• [Problem statement]:
Write out every line of the items below word for word, keeping the original order and line breaks.

Items drawn from a dataset
*-*-*
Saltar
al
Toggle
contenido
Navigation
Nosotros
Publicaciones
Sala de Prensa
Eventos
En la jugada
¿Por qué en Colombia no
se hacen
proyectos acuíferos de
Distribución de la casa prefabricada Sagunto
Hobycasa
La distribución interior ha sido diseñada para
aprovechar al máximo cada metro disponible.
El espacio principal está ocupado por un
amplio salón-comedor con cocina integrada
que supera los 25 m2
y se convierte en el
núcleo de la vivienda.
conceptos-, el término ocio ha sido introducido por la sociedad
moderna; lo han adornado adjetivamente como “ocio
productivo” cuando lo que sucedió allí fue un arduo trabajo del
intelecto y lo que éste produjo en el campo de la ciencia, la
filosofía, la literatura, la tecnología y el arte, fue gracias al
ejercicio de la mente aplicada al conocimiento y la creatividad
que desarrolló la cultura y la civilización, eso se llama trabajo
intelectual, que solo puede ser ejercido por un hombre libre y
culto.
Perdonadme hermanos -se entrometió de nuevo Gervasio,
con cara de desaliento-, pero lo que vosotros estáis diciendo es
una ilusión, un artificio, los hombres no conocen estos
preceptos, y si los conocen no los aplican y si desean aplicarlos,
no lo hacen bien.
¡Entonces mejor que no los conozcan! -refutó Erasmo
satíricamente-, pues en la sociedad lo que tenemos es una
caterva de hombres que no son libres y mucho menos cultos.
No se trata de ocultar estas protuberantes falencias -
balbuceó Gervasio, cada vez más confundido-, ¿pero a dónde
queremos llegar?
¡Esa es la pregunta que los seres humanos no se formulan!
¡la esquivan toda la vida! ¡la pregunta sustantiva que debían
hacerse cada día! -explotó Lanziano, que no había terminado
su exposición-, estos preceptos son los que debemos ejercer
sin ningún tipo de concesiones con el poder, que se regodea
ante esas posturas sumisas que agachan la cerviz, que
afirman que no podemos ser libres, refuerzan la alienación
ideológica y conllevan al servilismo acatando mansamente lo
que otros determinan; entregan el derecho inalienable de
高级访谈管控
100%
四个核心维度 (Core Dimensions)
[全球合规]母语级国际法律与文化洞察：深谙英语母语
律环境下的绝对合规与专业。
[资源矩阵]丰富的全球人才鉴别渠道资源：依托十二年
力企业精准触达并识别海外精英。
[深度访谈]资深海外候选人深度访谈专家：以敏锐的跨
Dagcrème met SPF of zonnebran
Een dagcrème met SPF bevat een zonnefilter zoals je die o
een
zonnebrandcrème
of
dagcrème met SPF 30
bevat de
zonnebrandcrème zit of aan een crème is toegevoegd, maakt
*-*-*
• [Answer space]:
Saltar
al
Toggle
contenido
Navigation
Nosotros
Publicaciones
Sala de Prensa
Eventos
En la jugada
¿Por qué en Colombia no
se hacen
proyectos acuíferos de
Distribución de la casa prefabricada Sagunto
Hobycasa
La distribución interior ha sido diseñada para
aprovechar al máximo cada metro disponible.
El espacio principal está ocupado por un
amplio salón-comedor con cocina integrada
que supera los 25 m2
y se convierte en el
núcleo de la vivienda.
conceptos-, el término ocio ha sido introducido por la sociedad
moderna; lo han adornado adjetivamente como “ocio
productivo” cuando lo que sucedió allí fue un arduo trabajo del
intelecto y lo que éste produjo en el campo de la ciencia, la
filosofía, la literatura, la tecnología y el arte, fue gracias al
ejercicio de la mente aplicada al conocimiento y la creatividad
que desarrolló la cultura y la civilización, eso se llama trabajo
intelectual, que solo puede ser ejercido por un hombre libre y
culto.
Perdonadme hermanos -se entrometió de nuevo Gervasio,
con cara de desaliento-, pero lo que vosotros estáis diciendo es
una ilusión, un artificio, los hombres no conocen estos
preceptos, y si los conocen no los aplican y si desean aplicarlos,
no lo hacen bien.
¡Entonces mejor que no los conozcan! -refutó Erasmo
satíricamente-, pues en la sociedad lo que tenemos es una
caterva de hombres que no son libres y mucho menos cultos.
No se trata de ocultar estas protuberantes falencias -
balbuceó Gervasio, cada vez más confundido-, ¿pero a dónde
queremos llegar?
¡Esa es la pregunta que los seres humanos no se formulan!
¡la esquivan toda la vida! ¡la pregunta sustantiva que debían
hacerse cada día! -explotó Lanziano, que no había terminado
su exposición-, estos preceptos son los que debemos ejercer
sin ningún tipo de concesiones con el poder, que se regodea
ante esas posturas sumisas que agachan la cerviz, que
afirman que no podemos ser libres, refuerzan la alienación
ideológica y conllevan al servilismo acatando mansamente lo
que otros determinan; entregan el derecho inalienable de
高级访谈管控
100%
四个核心维度 (Core Dimensions)
[全球合规]母语级国际法律与文化洞察：深谙英语母语
律环境下的绝对合规与专业。
[资源矩阵]丰富的全球人才鉴别渠道资源：依托十二年
力企业精准触达并识别海外精英。
[深度访谈]资深海外候选人深度访谈专家：以敏锐的跨
Dagcrème met SPF of zonnebran
Een dagcrème met SPF bevat een zonnefilter zoals je die o
een
zonnebrandcrème
of
dagcrème met SPF 30
bevat de
zonnebrandcrème zit of aan een crème is toegevoegd, maakt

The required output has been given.